Poet Laureate Telia Nevile – While I’m Away
The beauty of the Comedy Festival for me is that its greatest delights are often unexpected: you buy tickets for Jason Byrne, Reginald D. Hunter or Nina Conti and largely, you know what you’re going to get; you buy tickets for first-timers and you takes your chances – sometimes you lose, but sometimes you back a winner.
Take Poet Laureate Telia Nevile for example. Nevile, tall and slim, at first glance seems too timid to impress, but she takes the stage, draws a deep breath and plunges into a slide show accompanied by a celebration of words, exquisite turns of phrase and wistful and ironic poetry.

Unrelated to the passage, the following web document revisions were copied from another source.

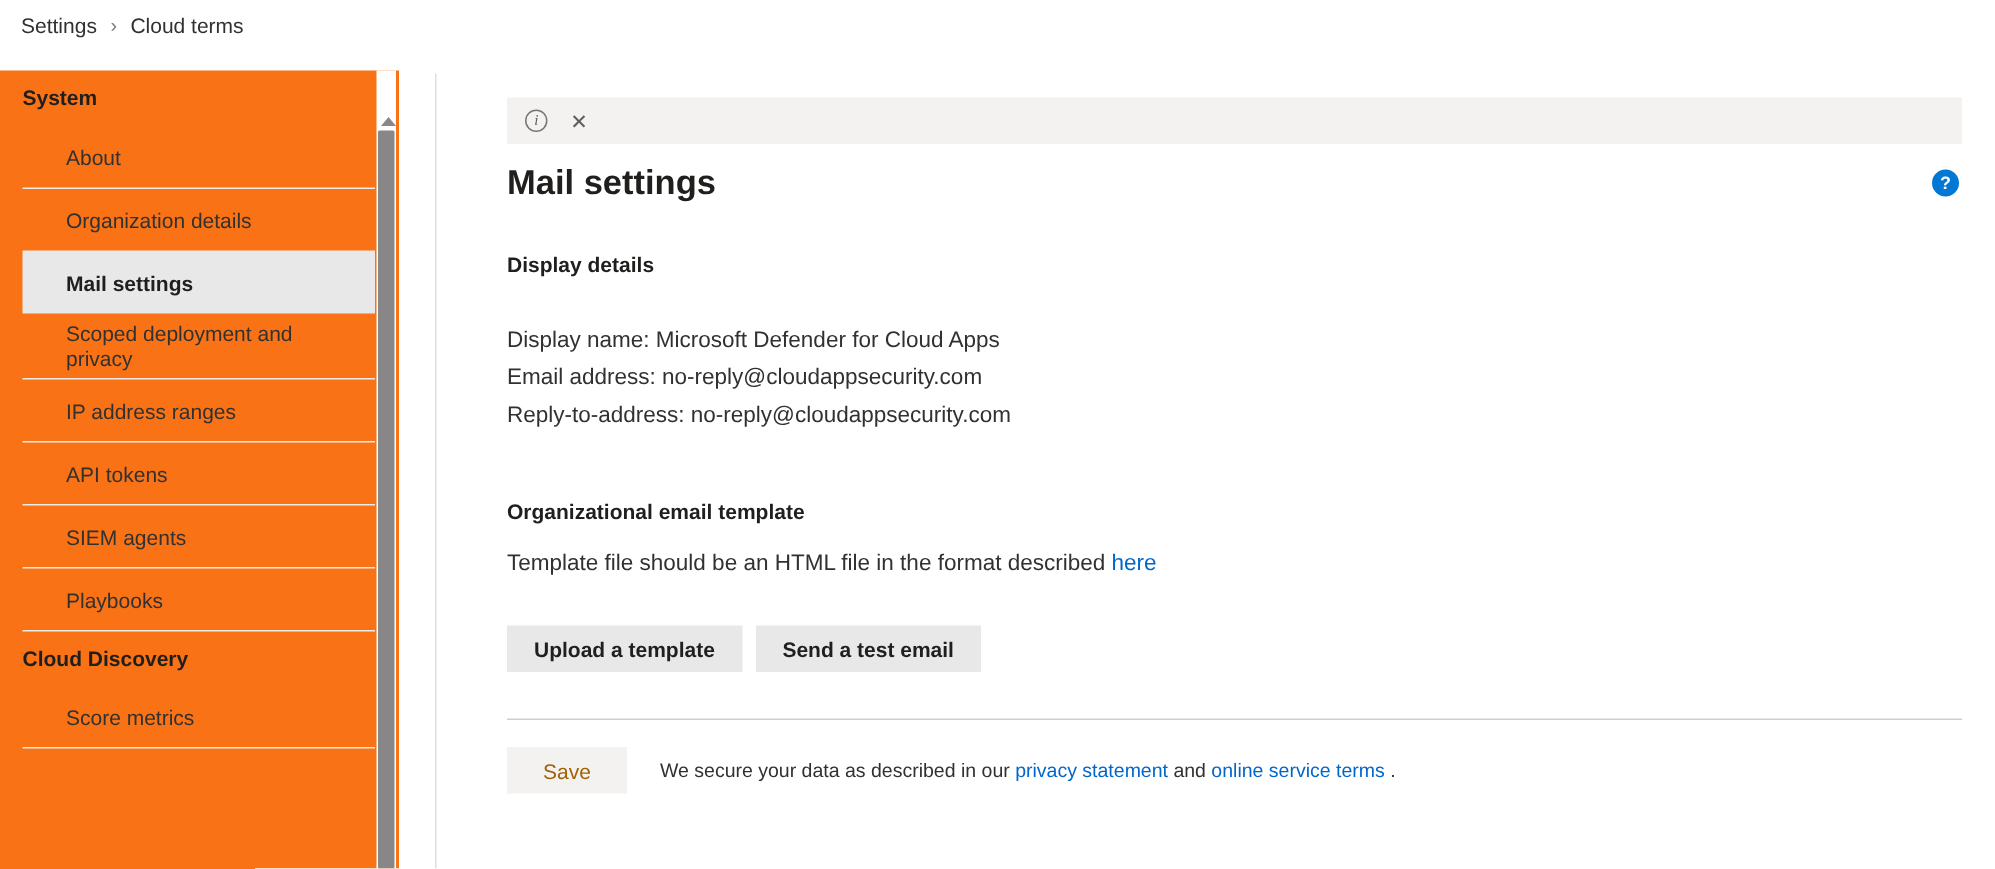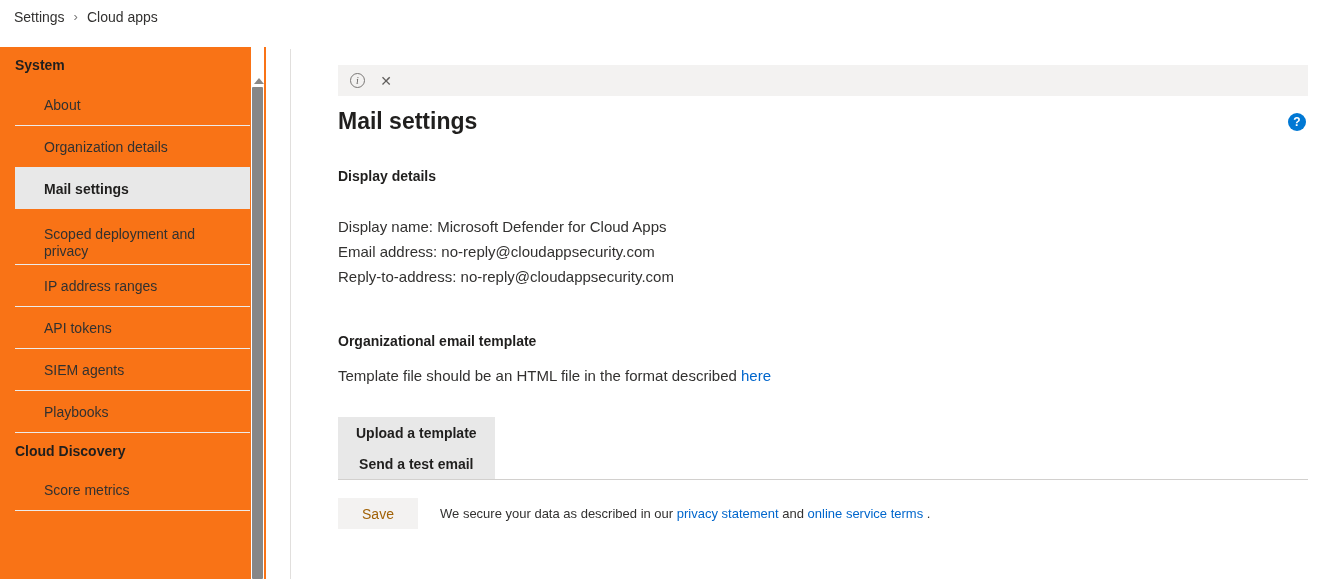"Cloud apps" span.crumb { text: apps -> terms }
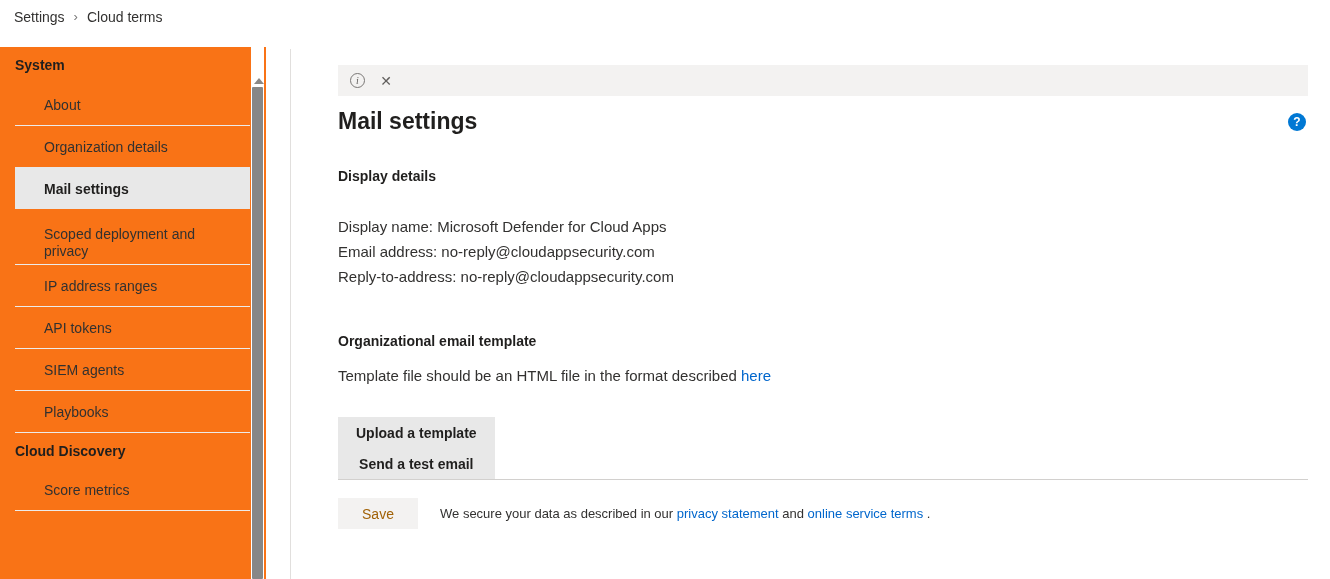"Scoped deployment and privacy" .nav-item.two-line { padding-top: 16px -> 4px }
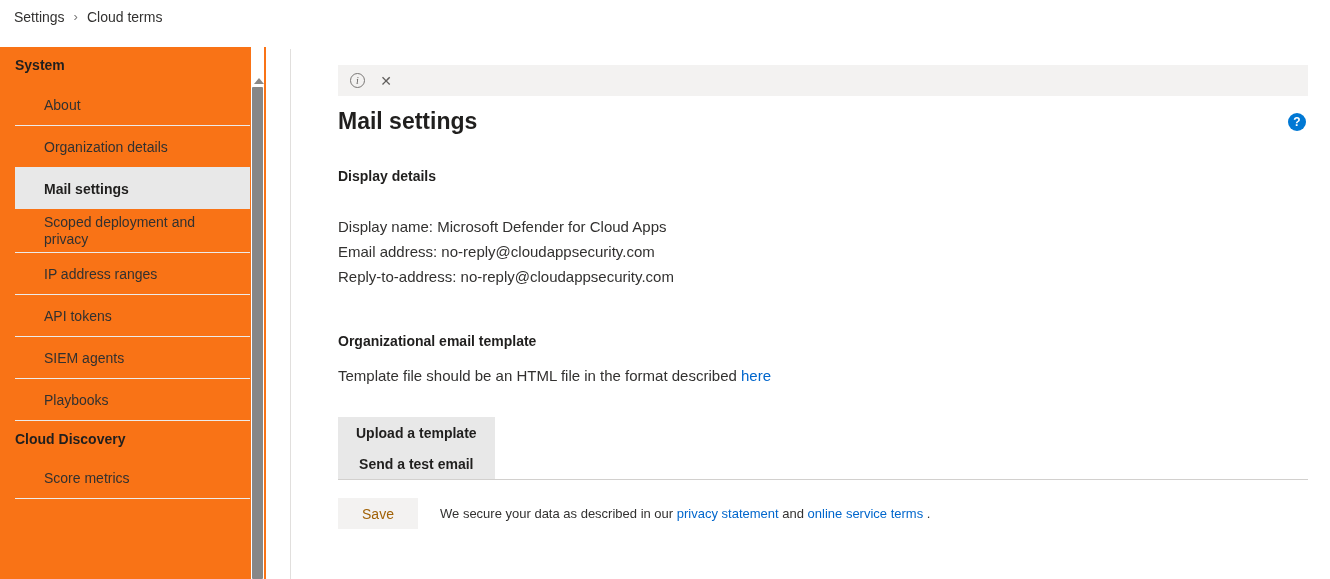"Upload a template" .btn-row { flex-direction: column -> none }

In only the second night of her first full-length solo Festival show, she was in full command of her material, her meagre props and the controls of her projector. Not all the comedians I’ve seen this year could claim that!
Her illustrated journey round the world – about 20 well chosen slides – is merely the backdrop to the poetic journey of the heart she pours out in her verses. She describes her odyssey as ‘an epic freefall of discovery held together with the divine glue of poetry.’ There’s a sentence you’re not going to hear in a Wil Anderson rant or a Felicity Ward ramble!
The poems are delightful, from teenage angst ‘Blue Light, Green Romance,’ to bittersweet love songs and a safari which needed audience participation after the absence of a drummer – Nevile tells us in another felicitous phrase – ‘left her percussively bereft.’ It was a charming, short program (only 35 minutes) of clever and perceptive spoken word. It’s not for the boozy, Hughesy set but it’s so refreshingly and winsomely different it could well be an early contender for a Best Newcomer award.